Così Filippo si era accordato con il padre, non con lei, che non sapeva, non voleva giocare, ma che scandiva il tempo, come un lugubre pendolo, un po’ rotto. Eppure sapeva che lei avrebbe ancora voluto abbracciarlo, come da bambino; anche se lo allontanava, la sua mente era piena di lui, di quel figlio nascosto tra le pieghe del riso del padre e della fronte corrucciata di lei, pensierosa, quasi insolente con i suoi pensieri.

Filippo non riusciva a chiederle di ripassare insieme la lezione, non riusciva a pronunciare la parola “insieme” da tanto tempo, perché lei non poteva, non voleva includere il padre di Filippo, il marito, da tempo dimenticato come il latte sul fuoco...e senti che è tardi accorrere, già è traboccato, si è incrostato ai fornelli bruciando acre. Dimenticato, come la bottiglia d’acqua nel congelatore e se vai a prenderla, sai che è scoppiata, ti tagli con i vetri e il tuo sangue congelerà presto sul ghiaccio. Dimenticato come... il gas non chiuso e, se anche non scoppia la cucina, perché certo in realtà lo hai chiuso, rimarrà come fastidioso pensiero a disturbare. Ecco, così aveva dimenticato il marito, come qualcosa, che in realtà ti allarma sempre, per cui devi essere ben vigile, ma che proprio per l’ansia che ti ispira, come le tante incombenze quotidiane, darà vita a una disattenzione incauta e ad un danno...anche se piccolo...inevitabile e irreparabile.

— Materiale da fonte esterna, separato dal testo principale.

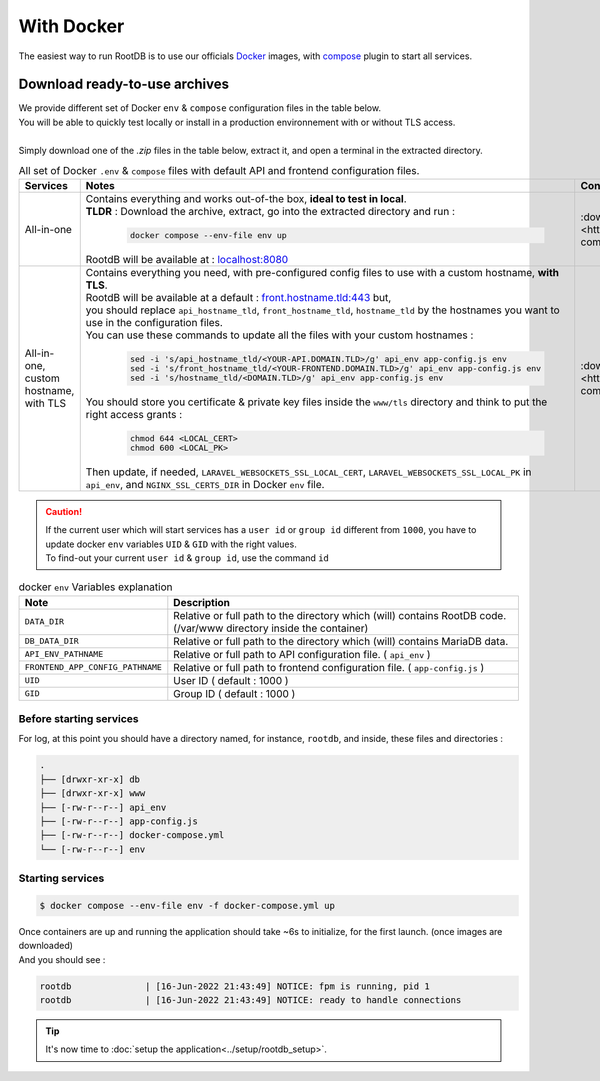 ===========
With Docker
===========

| The easiest way to run RootDB is to use our officials Docker_ images, with compose_ plugin to start all services.



Download ready-to-use archives
==============================

| We provide different set of Docker ``env`` & ``compose`` configuration files in the table below.
| You will be able to quickly test locally or install in a production environnement with or without TLS access.
|
| Simply download one of the `.zip` files in the table below, extract it, and open a terminal in the extracted directory.

.. list-table:: All  set of Docker ``.env`` & ``compose`` files with default API and frontend configuration files.
   :widths: 10 60 20
   :header-rows: 1

   * - Services
     - Notes
     - Configuration files
   * - All-in-one
     - | Contains everything and works out-of-the box, **ideal to test in local**.
       | **TLDR** : Download the archive, extract, go into the extracted directory and run :

        .. code-block:: bash

            docker compose --env-file env up

       | RootdB will be available at : `localhost:8080`_
     - | :download:`rdb_mariadb_memcached.zip <https://github.com/RootDBApp/infra/raw/main/docker-compose/rdb_mariadb_memcached.zip>`
   * - All-in-one, custom hostname, with TLS
     - | Contains everything you need, with pre-configured config files to use with a custom hostname, **with TLS**.
       | RootdB will be available at a default : `front.hostname.tld:443`_ but,
       | you should replace ``api_hostname_tld``, ``front_hostname_tld``, ``hostname_tld`` by the hostnames you want to use in the configuration files.
       | You can use these commands to update all the files with your custom hostnames :

        .. code-block:: bash

            sed -i 's/api_hostname_tld/<YOUR-API.DOMAIN.TLD>/g' api_env app-config.js env
            sed -i 's/front_hostname_tld/<YOUR-FRONTEND.DOMAIN.TLD>/g' api_env app-config.js env
            sed -i 's/hostname_tld/<DOMAIN.TLD>/g' api_env app-config.js env

       | You should store you certificate & private key files inside the ``www/tls`` directory and think to put the right access grants :

        .. code-block:: bash

            chmod 644 <LOCAL_CERT>
            chmod 600 <LOCAL_PK>

       | Then update, if needed, ``LARAVEL_WEBSOCKETS_SSL_LOCAL_CERT``, ``LARAVEL_WEBSOCKETS_SSL_LOCAL_PK`` in ``api_env``, and ``NGINX_SSL_CERTS_DIR`` in Docker ``env`` file.
     - | :download:`rdb_mariadb_memcached_tls.zip <https://github.com/RootDBApp/infra/raw/main/docker-compose/rdb_mariadb_memcached_tls.zip>`

.. caution::

   | If the current user which will start services has a ``user id`` or ``group id`` different from ``1000``, you have to update docker ``env`` variables ``UID`` & ``GID`` with the right values.
   | To find-out your current ``user id`` & ``group id``, use the command ``id``

.. list-table:: docker ``env`` Variables explanation
   :widths: 20 80
   :header-rows: 1

   * - Note
     - Description
   * - ``DATA_DIR``
     - Relative or full path to the directory which (will) contains RootDB code. (/var/www directory inside the container)
   * - ``DB_DATA_DIR``
     -  Relative or full path to the directory which (will) contains MariaDB data.
   * - ``API_ENV_PATHNAME``
     -  Relative or full path to API configuration file. ( ``api_env`` )
   * - ``FRONTEND_APP_CONFIG_PATHNAME``
     -  Relative or full path to frontend configuration file. ( ``app-config.js`` )
   * - ``UID``
     - User ID ( default : 1000 )
   * - ``GID``
     - Group ID ( default : 1000 )


Before starting services
------------------------

For log, at this point you should have a directory named, for instance, ``rootdb``, and inside, these files and directories :

.. code-block:: bash

    .
    ├── [drwxr-xr-x] db
    ├── [drwxr-xr-x] www
    ├── [-rw-r--r--] api_env
    ├── [-rw-r--r--] app-config.js
    ├── [-rw-r--r--] docker-compose.yml
    └── [-rw-r--r--] env


Starting services
-----------------

.. code-block:: bash

    $ docker compose --env-file env -f docker-compose.yml up

| Once containers are up and running the application should take ~6s to initialize, for the first launch. (once images are downloaded)
| And you should see :

.. code-block:: default

    rootdb              | [16-Jun-2022 21:43:49] NOTICE: fpm is running, pid 1
    rootdb              | [16-Jun-2022 21:43:49] NOTICE: ready to handle connections

.. tip::

    It's now time to :doc:`setup the application<../setup/rootdb_setup>`.



.. _localhost:8080: http://localhost:8080
.. _front.hostname.tld:80: http://front.hostname.tld:80
.. _front.hostname.tld:443: https://front.hostname.tld:443
.. _Docker: https://docs.docker.com/engine/install/
.. _compose: https://docs.docker.com/compose/install/
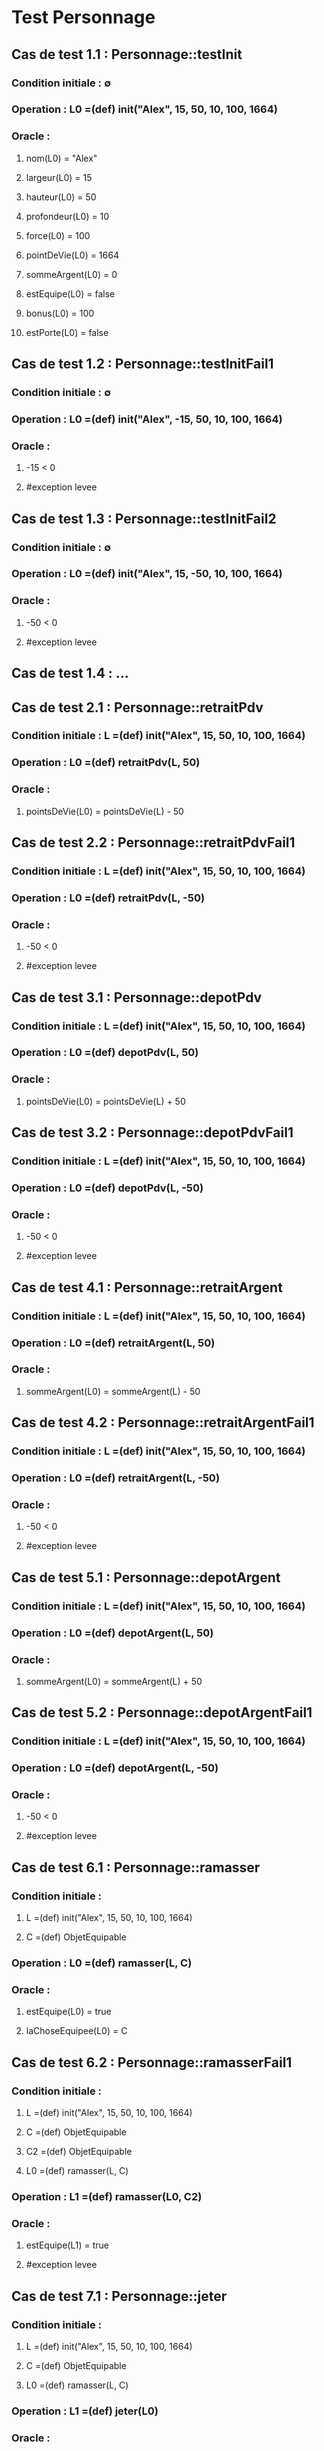 * Test Personnage

** Cas de test 1.1 : Personnage::testInit
*** Condition initiale : ∅
*** Operation : L0 =(def) init("Alex", 15, 50, 10, 100, 1664)
*** Oracle :
**** nom(L0) = "Alex"
**** largeur(L0) = 15
**** hauteur(L0) = 50
**** profondeur(L0) = 10
**** force(L0) = 100
**** pointDeVie(L0) = 1664
**** sommeArgent(L0) = 0
**** estEquipe(L0) = false
**** bonus(L0) = 100
**** estPorte(L0) = false


** Cas de test 1.2 : Personnage::testInitFail1
*** Condition initiale : ∅
*** Operation : L0 =(def) init("Alex", -15, 50, 10, 100, 1664)
*** Oracle :
**** -15 < 0
**** #exception levee

** Cas de test 1.3 : Personnage::testInitFail2
*** Condition initiale : ∅
*** Operation : L0 =(def) init("Alex", 15, -50, 10, 100, 1664)
*** Oracle :
**** -50 < 0
**** #exception levee

** Cas de test 1.4 : ...




** Cas de test 2.1 : Personnage::retraitPdv
*** Condition initiale :  L =(def) init("Alex", 15, 50, 10, 100, 1664)
*** Operation : L0 =(def) retraitPdv(L, 50)
*** Oracle : 
**** pointsDeVie(L0) = pointsDeVie(L) - 50

** Cas de test 2.2 : Personnage::retraitPdvFail1
*** Condition initiale :  L =(def) init("Alex", 15, 50, 10, 100, 1664)
*** Operation : L0 =(def) retraitPdv(L, -50)
*** Oracle : 
**** -50 < 0
**** #exception levee




** Cas de test 3.1 : Personnage::depotPdv
*** Condition initiale :  L =(def) init("Alex", 15, 50, 10, 100, 1664)
*** Operation : L0 =(def) depotPdv(L, 50)
*** Oracle : 
**** pointsDeVie(L0) = pointsDeVie(L) + 50

** Cas de test 3.2 : Personnage::depotPdvFail1
*** Condition initiale :  L =(def) init("Alex", 15, 50, 10, 100, 1664)
*** Operation : L0 =(def) depotPdv(L, -50)
*** Oracle : 
**** -50 < 0
**** #exception levee





** Cas de test 4.1 : Personnage::retraitArgent
*** Condition initiale :  L =(def) init("Alex", 15, 50, 10, 100, 1664)
*** Operation : L0 =(def) retraitArgent(L, 50)
*** Oracle : 
**** sommeArgent(L0) = sommeArgent(L) - 50

** Cas de test 4.2 : Personnage::retraitArgentFail1
*** Condition initiale :  L =(def) init("Alex", 15, 50, 10, 100, 1664)
*** Operation : L0 =(def) retraitArgent(L, -50)
*** Oracle : 
**** -50 < 0
**** #exception levee




** Cas de test 5.1 : Personnage::depotArgent
*** Condition initiale :  L =(def) init("Alex", 15, 50, 10, 100, 1664)
*** Operation : L0 =(def) depotArgent(L, 50)
*** Oracle : 
**** sommeArgent(L0) = sommeArgent(L) + 50

** Cas de test 5.2 : Personnage::depotArgentFail1
*** Condition initiale :  L =(def) init("Alex", 15, 50, 10, 100, 1664)
*** Operation : L0 =(def) depotArgent(L, -50)
*** Oracle : 
**** -50 < 0
**** #exception levee



** Cas de test 6.1 : Personnage::ramasser
*** Condition initiale :  
**** L =(def) init("Alex", 15, 50, 10, 100, 1664)
**** C =(def) ObjetEquipable
*** Operation : L0 =(def) ramasser(L, C)
*** Oracle : 
**** estEquipe(L0) = true
**** laChoseEquipee(L0) = C


** Cas de test 6.2 : Personnage::ramasserFail1
*** Condition initiale :  
**** L =(def) init("Alex", 15, 50, 10, 100, 1664)
**** C =(def) ObjetEquipable
**** C2 =(def) ObjetEquipable
**** L0 =(def) ramasser(L, C)
*** Operation : L1 =(def) ramasser(L0, C2)
*** Oracle : 
**** estEquipe(L1) = true
**** #exception levee






** Cas de test 7.1 : Personnage::jeter
*** Condition initiale :  
**** L =(def) init("Alex", 15, 50, 10, 100, 1664)
**** C =(def) ObjetEquipable
**** L0 =(def) ramasser(L, C)
*** Operation : L1 =(def) jeter(L0)
*** Oracle : 
**** estEquipe(L1) = false

** Cas de test 7.2 : Personnage::jeterFail
*** Condition initiale :  
**** L =(def) init("Alex", 15, 50, 10, 100, 1664)
*** Operation : L1 =(def) jeter(L0)
*** Oracle : 
**** estEquipe(L) = false
**** #exception levee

Così si dimenticava del marito, come del latte sul fuoco e il danno era fatto. Il marito, invece, non si dimenticava di lei, perché aveva un’ottima memoria per tutti coloro che badavano a lui, che incombevano sulla sua vita con odiosa attenzione, con rimprovero insistente. Eppure era proprio lui ad averli appesi così, sospesi sulla sua vita come quegli animaletti a carillon sulle culle dei bambini, girano lenti, al suono di una bella musichetta. Non era una musica ad accompagnare il movimento di tante figure su di lui, era un fastidioso rumore, quello dei pensieri triti di rimproveri che tutti, a suo dire, gli gettavano addosso.

Filippo non sente i pensieri del padre e della madre, in fondo è lui il loro pensiero comune, il punto di incrocio di tante tensioni, è lui la corda tesa, su cui entrambi camminano e sotto c’è il vuoto.

Filippo stanco di girare nella stanza in ombra, di perdere tempo a sogguardare la madre, che vacilla sull’immagine del marito e ha un sussulto, uno spavento come al pensiero del latte sul fuoco: si dirige verso la porta, cerca il fratello per ridere un po’ dell’ingenuità, che i tre anni in meno di lui gli lasciano: un piccolo vantaggio di felicità, a sua tutela. Il fratello, compagno di giochi, ora più serio di lui, non ha bisogno di cercare oltre lo spazio del suo sollievo. Il suo mondo è racchiuso e protetto nel cerchio della sua devozione alla madre, del suo divertimento con il padre. Filippo, invece, vive saltando tra i punti sparsi dei suoi ricordi e dei suoi timori, saltella come su scogli affioranti in mare e cadere non è pericoloso, solo fastidioso, perché sei vestito, vestito delle tue certezze, ridicole in acqua.